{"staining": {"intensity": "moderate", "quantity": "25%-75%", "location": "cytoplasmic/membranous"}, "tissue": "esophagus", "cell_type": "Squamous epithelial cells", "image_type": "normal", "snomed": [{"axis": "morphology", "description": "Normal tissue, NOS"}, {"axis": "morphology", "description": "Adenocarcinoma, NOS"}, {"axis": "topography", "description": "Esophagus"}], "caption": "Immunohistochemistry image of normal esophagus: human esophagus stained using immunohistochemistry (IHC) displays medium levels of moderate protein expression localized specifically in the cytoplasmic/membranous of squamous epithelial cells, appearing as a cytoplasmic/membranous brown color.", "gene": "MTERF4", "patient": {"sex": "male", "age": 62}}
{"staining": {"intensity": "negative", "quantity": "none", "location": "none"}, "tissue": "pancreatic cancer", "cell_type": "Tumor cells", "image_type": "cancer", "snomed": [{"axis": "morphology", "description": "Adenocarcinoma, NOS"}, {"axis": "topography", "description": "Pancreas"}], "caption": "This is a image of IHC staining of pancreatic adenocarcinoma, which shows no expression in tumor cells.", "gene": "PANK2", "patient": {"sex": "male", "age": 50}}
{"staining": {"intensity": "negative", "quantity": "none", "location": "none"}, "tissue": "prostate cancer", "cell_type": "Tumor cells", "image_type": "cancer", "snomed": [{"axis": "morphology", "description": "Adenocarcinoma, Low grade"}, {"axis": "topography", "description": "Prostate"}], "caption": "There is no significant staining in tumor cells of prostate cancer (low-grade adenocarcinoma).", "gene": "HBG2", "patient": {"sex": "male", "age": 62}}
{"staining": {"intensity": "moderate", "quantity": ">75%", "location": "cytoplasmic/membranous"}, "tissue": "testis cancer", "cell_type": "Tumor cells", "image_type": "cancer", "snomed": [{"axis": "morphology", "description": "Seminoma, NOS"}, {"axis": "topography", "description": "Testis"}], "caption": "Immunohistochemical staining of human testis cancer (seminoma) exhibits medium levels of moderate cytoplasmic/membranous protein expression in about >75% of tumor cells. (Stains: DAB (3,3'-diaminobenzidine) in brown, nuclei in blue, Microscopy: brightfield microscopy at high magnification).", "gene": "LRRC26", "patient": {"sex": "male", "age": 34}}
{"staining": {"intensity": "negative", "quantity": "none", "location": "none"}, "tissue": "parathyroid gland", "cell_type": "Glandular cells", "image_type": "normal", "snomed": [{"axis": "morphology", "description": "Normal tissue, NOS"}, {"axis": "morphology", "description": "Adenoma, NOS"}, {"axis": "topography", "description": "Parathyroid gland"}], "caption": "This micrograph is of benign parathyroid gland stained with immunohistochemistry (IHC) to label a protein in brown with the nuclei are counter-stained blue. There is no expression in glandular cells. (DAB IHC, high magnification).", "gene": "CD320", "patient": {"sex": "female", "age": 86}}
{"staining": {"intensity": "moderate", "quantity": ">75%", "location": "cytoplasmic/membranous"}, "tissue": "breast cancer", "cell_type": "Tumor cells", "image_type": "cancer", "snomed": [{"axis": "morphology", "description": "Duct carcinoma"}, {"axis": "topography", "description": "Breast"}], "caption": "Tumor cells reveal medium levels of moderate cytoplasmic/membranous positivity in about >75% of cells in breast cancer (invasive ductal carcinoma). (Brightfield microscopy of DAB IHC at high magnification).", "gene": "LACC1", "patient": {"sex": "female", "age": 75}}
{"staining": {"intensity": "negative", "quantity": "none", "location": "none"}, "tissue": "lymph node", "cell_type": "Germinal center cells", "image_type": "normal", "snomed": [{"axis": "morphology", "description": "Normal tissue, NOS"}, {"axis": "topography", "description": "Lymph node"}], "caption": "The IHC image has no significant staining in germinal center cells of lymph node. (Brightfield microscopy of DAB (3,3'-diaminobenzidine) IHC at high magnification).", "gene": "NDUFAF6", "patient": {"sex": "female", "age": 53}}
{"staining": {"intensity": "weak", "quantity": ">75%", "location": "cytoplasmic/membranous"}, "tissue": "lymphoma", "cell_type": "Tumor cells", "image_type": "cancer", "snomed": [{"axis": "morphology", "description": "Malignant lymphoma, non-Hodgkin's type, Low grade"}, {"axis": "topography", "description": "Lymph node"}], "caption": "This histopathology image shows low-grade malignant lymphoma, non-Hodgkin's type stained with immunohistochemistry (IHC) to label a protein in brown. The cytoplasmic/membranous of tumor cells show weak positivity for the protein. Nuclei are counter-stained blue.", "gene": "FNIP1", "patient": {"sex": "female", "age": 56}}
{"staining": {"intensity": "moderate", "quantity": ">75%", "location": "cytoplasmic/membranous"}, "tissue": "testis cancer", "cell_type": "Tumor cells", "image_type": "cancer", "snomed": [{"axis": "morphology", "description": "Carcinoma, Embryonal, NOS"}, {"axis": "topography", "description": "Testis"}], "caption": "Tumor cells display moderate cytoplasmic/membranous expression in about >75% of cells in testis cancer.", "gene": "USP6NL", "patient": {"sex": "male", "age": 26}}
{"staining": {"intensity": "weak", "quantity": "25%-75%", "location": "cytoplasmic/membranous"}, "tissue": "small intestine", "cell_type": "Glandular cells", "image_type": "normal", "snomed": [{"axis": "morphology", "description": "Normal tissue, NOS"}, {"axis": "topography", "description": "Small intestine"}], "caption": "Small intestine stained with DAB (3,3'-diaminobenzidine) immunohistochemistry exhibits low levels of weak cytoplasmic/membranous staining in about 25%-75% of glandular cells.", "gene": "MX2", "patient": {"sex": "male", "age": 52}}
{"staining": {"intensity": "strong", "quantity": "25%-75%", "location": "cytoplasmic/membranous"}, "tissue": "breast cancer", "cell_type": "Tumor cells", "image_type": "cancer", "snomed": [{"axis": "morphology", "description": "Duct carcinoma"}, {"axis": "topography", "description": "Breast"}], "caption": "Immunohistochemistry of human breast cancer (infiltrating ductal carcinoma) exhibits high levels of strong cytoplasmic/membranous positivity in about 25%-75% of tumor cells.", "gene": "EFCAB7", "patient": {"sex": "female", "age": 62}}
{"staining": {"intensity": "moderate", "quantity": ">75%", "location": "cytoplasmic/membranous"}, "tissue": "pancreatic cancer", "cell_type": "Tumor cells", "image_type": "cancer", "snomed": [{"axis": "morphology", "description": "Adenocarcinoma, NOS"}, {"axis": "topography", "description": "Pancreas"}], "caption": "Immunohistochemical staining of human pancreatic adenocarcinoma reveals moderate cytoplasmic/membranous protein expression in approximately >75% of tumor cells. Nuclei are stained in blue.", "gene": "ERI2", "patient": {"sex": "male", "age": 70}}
────────
Go through the records above and set each one down exactly, please.

{"staining": {"intensity": "moderate", "quantity": "25%-75%", "location": "cytoplasmic/membranous"}, "tissue": "esophagus", "cell_type": "Squamous epithelial cells", "image_type": "normal", "snomed": [{"axis": "morphology", "description": "Normal tissue, NOS"}, {"axis": "morphology", "description": "Adenocarcinoma, NOS"}, {"axis": "topography", "description": "Esophagus"}], "caption": "Immunohistochemistry image of normal esophagus: human esophagus stained using immunohistochemistry (IHC) displays medium levels of moderate protein expression localized specifically in the cytoplasmic/membranous of squamous epithelial cells, appearing as a cytoplasmic/membranous brown color.", "gene": "MTERF4", "patient": {"sex": "male", "age": 62}}
{"staining": {"intensity": "negative", "quantity": "none", "location": "none"}, "tissue": "pancreatic cancer", "cell_type": "Tumor cells", "image_type": "cancer", "snomed": [{"axis": "morphology", "description": "Adenocarcinoma, NOS"}, {"axis": "topography", "description": "Pancreas"}], "caption": "This is a image of IHC staining of pancreatic adenocarcinoma, which shows no expression in tumor cells.", "gene": "PANK2", "patient": {"sex": "male", "age": 50}}
{"staining": {"intensity": "negative", "quantity": "none", "location": "none"}, "tissue": "prostate cancer", "cell_type": "Tumor cells", "image_type": "cancer", "snomed": [{"axis": "morphology", "description": "Adenocarcinoma, Low grade"}, {"axis": "topography", "description": "Prostate"}], "caption": "There is no significant staining in tumor cells of prostate cancer (low-grade adenocarcinoma).", "gene": "HBG2", "patient": {"sex": "male", "age": 62}}
{"staining": {"intensity": "moderate", "quantity": ">75%", "location": "cytoplasmic/membranous"}, "tissue": "testis cancer", "cell_type": "Tumor cells", "image_type": "cancer", "snomed": [{"axis": "morphology", "description": "Seminoma, NOS"}, {"axis": "topography", "description": "Testis"}], "caption": "Immunohistochemical staining of human testis cancer (seminoma) exhibits medium levels of moderate cytoplasmic/membranous protein expression in about >75% of tumor cells. (Stains: DAB (3,3'-diaminobenzidine) in brown, nuclei in blue, Microscopy: brightfield microscopy at high magnification).", "gene": "LRRC26", "patient": {"sex": "male", "age": 34}}
{"staining": {"intensity": "negative", "quantity": "none", "location": "none"}, "tissue": "parathyroid gland", "cell_type": "Glandular cells", "image_type": "normal", "snomed": [{"axis": "morphology", "description": "Normal tissue, NOS"}, {"axis": "morphology", "description": "Adenoma, NOS"}, {"axis": "topography", "description": "Parathyroid gland"}], "caption": "This micrograph is of benign parathyroid gland stained with immunohistochemistry (IHC) to label a protein in brown with the nuclei are counter-stained blue. There is no expression in glandular cells. (DAB IHC, high magnification).", "gene": "CD320", "patient": {"sex": "female", "age": 86}}
{"staining": {"intensity": "moderate", "quantity": ">75%", "location": "cytoplasmic/membranous"}, "tissue": "breast cancer", "cell_type": "Tumor cells", "image_type": "cancer", "snomed": [{"axis": "morphology", "description": "Duct carcinoma"}, {"axis": "topography", "description": "Breast"}], "caption": "Tumor cells reveal medium levels of moderate cytoplasmic/membranous positivity in about >75% of cells in breast cancer (invasive ductal carcinoma). (Brightfield microscopy of DAB IHC at high magnification).", "gene": "LACC1", "patient": {"sex": "female", "age": 75}}
{"staining": {"intensity": "negative", "quantity": "none", "location": "none"}, "tissue": "lymph node", "cell_type": "Germinal center cells", "image_type": "normal", "snomed": [{"axis": "morphology", "description": "Normal tissue, NOS"}, {"axis": "topography", "description": "Lymph node"}], "caption": "The IHC image has no significant staining in germinal center cells of lymph node. (Brightfield microscopy of DAB (3,3'-diaminobenzidine) IHC at high magnification).", "gene": "NDUFAF6", "patient": {"sex": "female", "age": 53}}
{"staining": {"intensity": "weak", "quantity": ">75%", "location": "cytoplasmic/membranous"}, "tissue": "lymphoma", "cell_type": "Tumor cells", "image_type": "cancer", "snomed": [{"axis": "morphology", "description": "Malignant lymphoma, non-Hodgkin's type, Low grade"}, {"axis": "topography", "description": "Lymph node"}], "caption": "This histopathology image shows low-grade malignant lymphoma, non-Hodgkin's type stained with immunohistochemistry (IHC) to label a protein in brown. The cytoplasmic/membranous of tumor cells show weak positivity for the protein. Nuclei are counter-stained blue.", "gene": "FNIP1", "patient": {"sex": "female", "age": 56}}
{"staining": {"intensity": "moderate", "quantity": ">75%", "location": "cytoplasmic/membranous"}, "tissue": "testis cancer", "cell_type": "Tumor cells", "image_type": "cancer", "snomed": [{"axis": "morphology", "description": "Carcinoma, Embryonal, NOS"}, {"axis": "topography", "description": "Testis"}], "caption": "Tumor cells display moderate cytoplasmic/membranous expression in about >75% of cells in testis cancer.", "gene": "USP6NL", "patient": {"sex": "male", "age": 26}}
{"staining": {"intensity": "weak", "quantity": "25%-75%", "location": "cytoplasmic/membranous"}, "tissue": "small intestine", "cell_type": "Glandular cells", "image_type": "normal", "snomed": [{"axis": "morphology", "description": "Normal tissue, NOS"}, {"axis": "topography", "description": "Small intestine"}], "caption": "Small intestine stained with DAB (3,3'-diaminobenzidine) immunohistochemistry exhibits low levels of weak cytoplasmic/membranous staining in about 25%-75% of glandular cells.", "gene": "MX2", "patient": {"sex": "male", "age": 52}}
{"staining": {"intensity": "strong", "quantity": "25%-75%", "location": "cytoplasmic/membranous"}, "tissue": "breast cancer", "cell_type": "Tumor cells", "image_type": "cancer", "snomed": [{"axis": "morphology", "description": "Duct carcinoma"}, {"axis": "topography", "description": "Breast"}], "caption": "Immunohistochemistry of human breast cancer (infiltrating ductal carcinoma) exhibits high levels of strong cytoplasmic/membranous positivity in about 25%-75% of tumor cells.", "gene": "EFCAB7", "patient": {"sex": "female", "age": 62}}
{"staining": {"intensity": "moderate", "quantity": ">75%", "location": "cytoplasmic/membranous"}, "tissue": "pancreatic cancer", "cell_type": "Tumor cells", "image_type": "cancer", "snomed": [{"axis": "morphology", "description": "Adenocarcinoma, NOS"}, {"axis": "topography", "description": "Pancreas"}], "caption": "Immunohistochemical staining of human pancreatic adenocarcinoma reveals moderate cytoplasmic/membranous protein expression in approximately >75% of tumor cells. Nuclei are stained in blue.", "gene": "ERI2", "patient": {"sex": "male", "age": 70}}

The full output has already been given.